DESCRIPTION OF THE TASK
Repeat the records below exactly as they appear, leaving out any pictures.

>>>

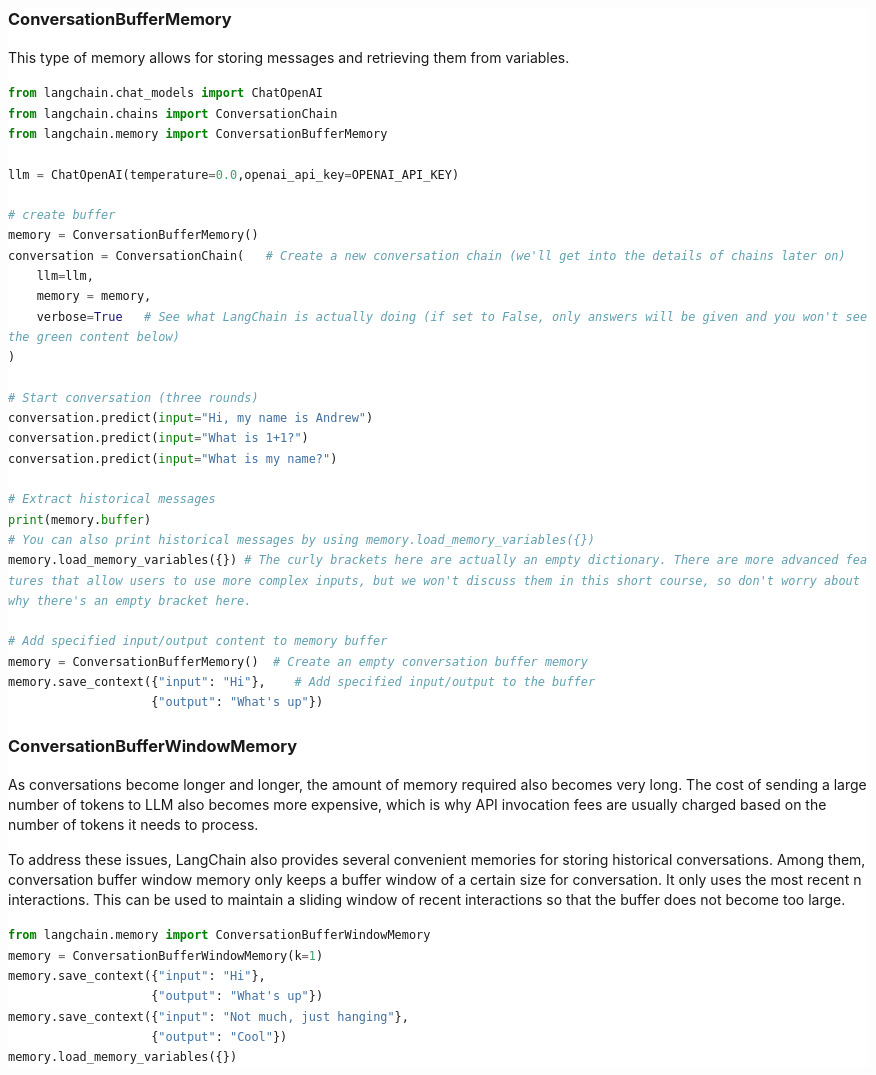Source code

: ### ConversationBufferMemory

This type of memory allows for storing messages and retrieving them from variables.

```py
from langchain.chat_models import ChatOpenAI
from langchain.chains import ConversationChain
from langchain.memory import ConversationBufferMemory

llm = ChatOpenAI(temperature=0.0,openai_api_key=OPENAI_API_KEY)  

# create buffer
memory = ConversationBufferMemory()
conversation = ConversationChain(   # Create a new conversation chain (we'll get into the details of chains later on)
    llm=llm, 
    memory = memory,
    verbose=True   # See what LangChain is actually doing (if set to False, only answers will be given and you won't see the green content below)
)

# Start conversation (three rounds)
conversation.predict(input="Hi, my name is Andrew")
conversation.predict(input="What is 1+1?")
conversation.predict(input="What is my name?")

# Extract historical messages
print(memory.buffer)   
# You can also print historical messages by using memory.load_memory_variables({})
memory.load_memory_variables({}) # The curly brackets here are actually an empty dictionary. There are more advanced features that allow users to use more complex inputs, but we won't discuss them in this short course, so don't worry about why there's an empty bracket here.

# Add specified input/output content to memory buffer
memory = ConversationBufferMemory()  # Create an empty conversation buffer memory
memory.save_context({"input": "Hi"},    # Add specified input/output to the buffer
                    {"output": "What's up"})

```

### ConversationBufferWindowMemory

As conversations become longer and longer, the amount of memory required also becomes very long. The cost of sending a large number of tokens to LLM also becomes more expensive, which is why API invocation fees are usually charged based on the number of tokens it needs to process.

To address these issues, LangChain also provides several convenient memories for storing historical conversations. Among them, conversation buffer window memory only keeps a buffer window of a certain size for conversation. It only uses the most recent n interactions. This can be used to maintain a sliding window of recent interactions so that the buffer does not become too large.

```py
from langchain.memory import ConversationBufferWindowMemory
memory = ConversationBufferWindowMemory(k=1)
memory.save_context({"input": "Hi"},
                    {"output": "What's up"})
memory.save_context({"input": "Not much, just hanging"},
                    {"output": "Cool"})
memory.load_memory_variables({})

```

<<<

OUTPUT
Source code

: ### ConversationBufferMemory

This type of memory allows for storing messages and retrieving them from variables.

```py
from langchain.chat_models import ChatOpenAI
from langchain.chains import ConversationChain
from langchain.memory import ConversationBufferMemory

llm = ChatOpenAI(temperature=0.0,openai_api_key=OPENAI_API_KEY)  

# create buffer
memory = ConversationBufferMemory()
conversation = ConversationChain(   # Create a new conversation chain (we'll get into the details of chains later on)
    llm=llm, 
    memory = memory,
    verbose=True   # See what LangChain is actually doing (if set to False, only answers will be given and you won't see the green content below)
)

# Start conversation (three rounds)
conversation.predict(input="Hi, my name is Andrew")
conversation.predict(input="What is 1+1?")
conversation.predict(input="What is my name?")

# Extract historical messages
print(memory.buffer)   
# You can also print historical messages by using memory.load_memory_variables({})
memory.load_memory_variables({}) # The curly brackets here are actually an empty dictionary. There are more advanced features that allow users to use more complex inputs, but we won't discuss them in this short course, so don't worry about why there's an empty bracket here.

# Add specified input/output content to memory buffer
memory = ConversationBufferMemory()  # Create an empty conversation buffer memory
memory.save_context({"input": "Hi"},    # Add specified input/output to the buffer
                    {"output": "What's up"})

```

### ConversationBufferWindowMemory

As conversations become longer and longer, the amount of memory required also becomes very long. The cost of sending a large number of tokens to LLM also becomes more expensive, which is why API invocation fees are usually charged based on the number of tokens it needs to process.

To address these issues, LangChain also provides several convenient memories for storing historical conversations. Among them, conversation buffer window memory only keeps a buffer window of a certain size for conversation. It only uses the most recent n interactions. This can be used to maintain a sliding window of recent interactions so that the buffer does not become too large.

```py
from langchain.memory import ConversationBufferWindowMemory
memory = ConversationBufferWindowMemory(k=1)
memory.save_context({"input": "Hi"},
                    {"output": "What's up"})
memory.save_context({"input": "Not much, just hanging"},
                    {"output": "Cool"})
memory.load_memory_variables({})

```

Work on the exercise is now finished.